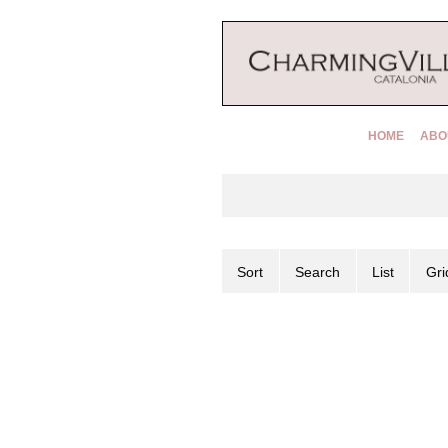
HOME
ABO
Sort
Search
List
Gri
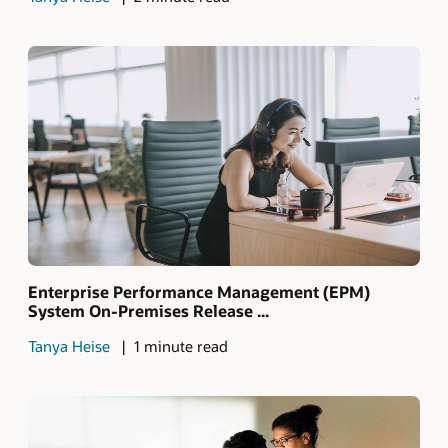
Enterprise Performance Management (EPM)
System On-Premises Release ...
Tanya Heise
1 minute read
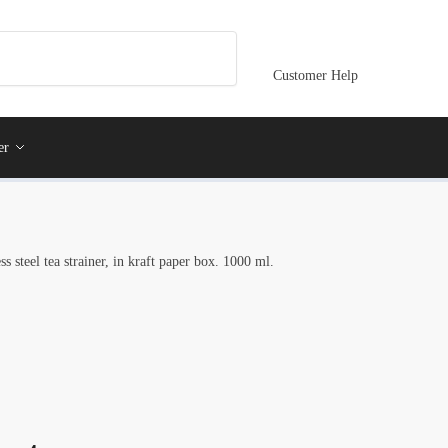
Customer Help
er
s steel tea strainer, in kraft paper box. 1000 ml.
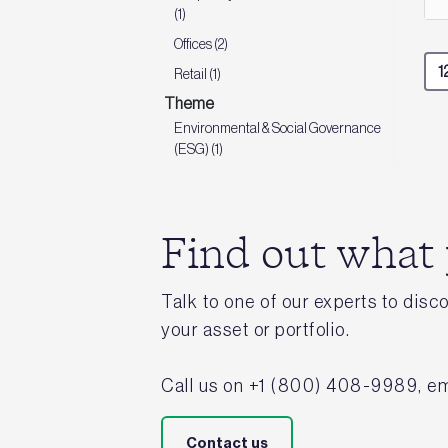
(1)
Offices (2)
Retail (1)
Theme
Environmental & Social Governance
(ESG) (1)
Find out what
Talk to one of our experts to dis
your asset or portfolio.
Call us on +1 (800) 408-9989, em
Contact us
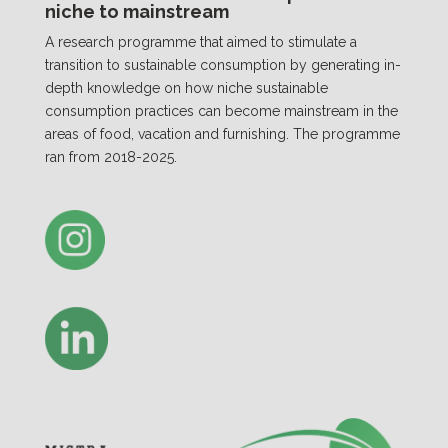
niche to mainstream
A research programme that aimed to stimulate a
transition to sustainable consumption by generating in-
depth knowledge on how niche sustainable
consumption practices can become mainstream in the
areas of food, vacation and furnishing. The programme
ran from 2018-2025.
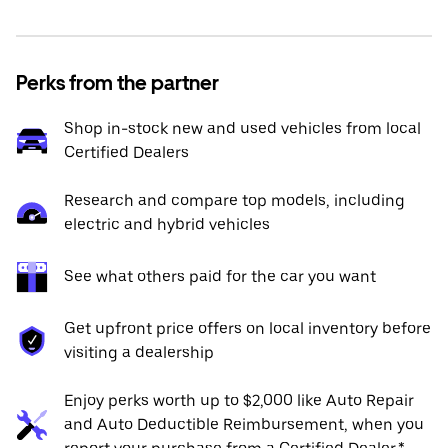
Perks from the partner
Shop in-stock new and used vehicles from local
Certified Dealers
Research and compare top models, including
electric and hybrid vehicles
See what others paid for the car you want
Get upfront price offers on local inventory before
visiting a dealership
Enjoy perks worth up to $2,000 like Auto Repair
and Auto Deductible Reimbursement, when you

________________________________________

● **WHAT YOU SHOULD DO**
Reproduce word for word every line of the entries, starting with the line that contains "Enterprise Performance Management (EPM)" and continuing through the end of the entries, with both ends included. Leave the pictures out of your answer.

● **EXERCISE ANSWER**
Enterprise Performance Management (EPM)
System On-Premises Release ...
Tanya Heise
1 minute read
Customer Help
er
s steel tea strainer, in kraft paper box. 1000 ml.
(1)
Offices (2)
Retail (1)
Theme
Environmental & Social Governance
(ESG) (1)
Find out what
Talk to one of our experts to dis
your asset or portfolio.
Call us on +1 (800) 408-9989, em
Contact us
niche to mainstream
A research programme that aimed to stimulate a
transition to sustainable consumption by generating in-
depth knowledge on how niche sustainable
consumption practices can become mainstream in the
areas of food, vacation and furnishing. The programme
ran from 2018-2025.
Perks from the partner
Shop in-stock new and used vehicles from local
Certified Dealers
Research and compare top models, including
electric and hybrid vehicles
See what others paid for the car you want
Get upfront price offers on local inventory before
visiting a dealership
Enjoy perks worth up to $2,000 like Auto Repair
and Auto Deductible Reimbursement, when you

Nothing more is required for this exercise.